Solar plus desalination and mariculture
Energy and water are the same problem in the Maldives. Most inhabited islands desalinate, and most desalination runs on diesel. Pairing reverse-osmosis units directly with solar and battery storage is already being piloted under the ASSURE programme. The approach turns sunlight into both electricity and drinking water on the same island. The same hybrid logic applies to ice plants for the fishing fleet and cold storage for the export sector.
There is also growing interest in aquavoltaics. Solar panels are mounted above mariculture pens. The shade lowers temperature stress on stock. The panels generate power for aerators, pumps and feed systems. Taiwan now operates aquavoltaic farms at the tens-of-megawatts scale.

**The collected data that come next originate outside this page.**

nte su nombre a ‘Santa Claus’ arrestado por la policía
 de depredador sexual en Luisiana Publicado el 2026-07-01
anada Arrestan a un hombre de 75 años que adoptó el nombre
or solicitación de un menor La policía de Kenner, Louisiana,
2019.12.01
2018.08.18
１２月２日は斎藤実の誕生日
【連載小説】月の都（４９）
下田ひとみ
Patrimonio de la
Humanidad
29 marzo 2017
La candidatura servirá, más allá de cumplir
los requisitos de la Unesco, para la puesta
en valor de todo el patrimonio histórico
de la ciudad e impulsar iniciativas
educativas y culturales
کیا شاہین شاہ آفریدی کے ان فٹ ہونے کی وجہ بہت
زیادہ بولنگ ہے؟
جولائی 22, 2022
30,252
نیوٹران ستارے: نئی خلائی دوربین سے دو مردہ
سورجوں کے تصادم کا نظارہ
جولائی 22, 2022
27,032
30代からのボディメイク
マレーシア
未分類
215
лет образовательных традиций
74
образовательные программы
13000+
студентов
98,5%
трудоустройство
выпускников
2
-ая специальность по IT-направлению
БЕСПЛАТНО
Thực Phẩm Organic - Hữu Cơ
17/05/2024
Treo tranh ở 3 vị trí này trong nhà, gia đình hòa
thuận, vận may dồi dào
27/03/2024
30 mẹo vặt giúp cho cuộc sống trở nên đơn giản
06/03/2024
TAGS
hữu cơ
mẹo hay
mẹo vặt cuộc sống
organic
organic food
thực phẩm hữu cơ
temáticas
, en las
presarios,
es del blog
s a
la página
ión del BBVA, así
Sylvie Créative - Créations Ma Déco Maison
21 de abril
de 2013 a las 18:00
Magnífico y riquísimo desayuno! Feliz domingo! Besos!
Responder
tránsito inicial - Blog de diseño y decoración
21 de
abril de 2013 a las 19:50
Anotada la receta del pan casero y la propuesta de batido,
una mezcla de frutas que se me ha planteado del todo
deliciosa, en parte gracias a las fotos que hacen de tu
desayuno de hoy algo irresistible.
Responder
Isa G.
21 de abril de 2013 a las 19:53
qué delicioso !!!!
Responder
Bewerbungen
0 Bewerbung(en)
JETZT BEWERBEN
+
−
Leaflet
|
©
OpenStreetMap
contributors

For a country building a domestic mariculture industry, the dual-use logic is worth a serious look.
The point is the mix
No single technology will get the Maldives to 33 percent by 2028, let alone net-zero by 2030. Floating solar is the most visible answer because it solves the most visible constraint. But rooftops, canopies, building skins, lagoon arrays and solar-powered water systems all need to be in the plan. The Cheval Blanc array proves the engineering works. The harder work is choosing the right mix of technologies for inhabited islands, harbours, public buildings and food systems. That is a planning question now, not a technical one.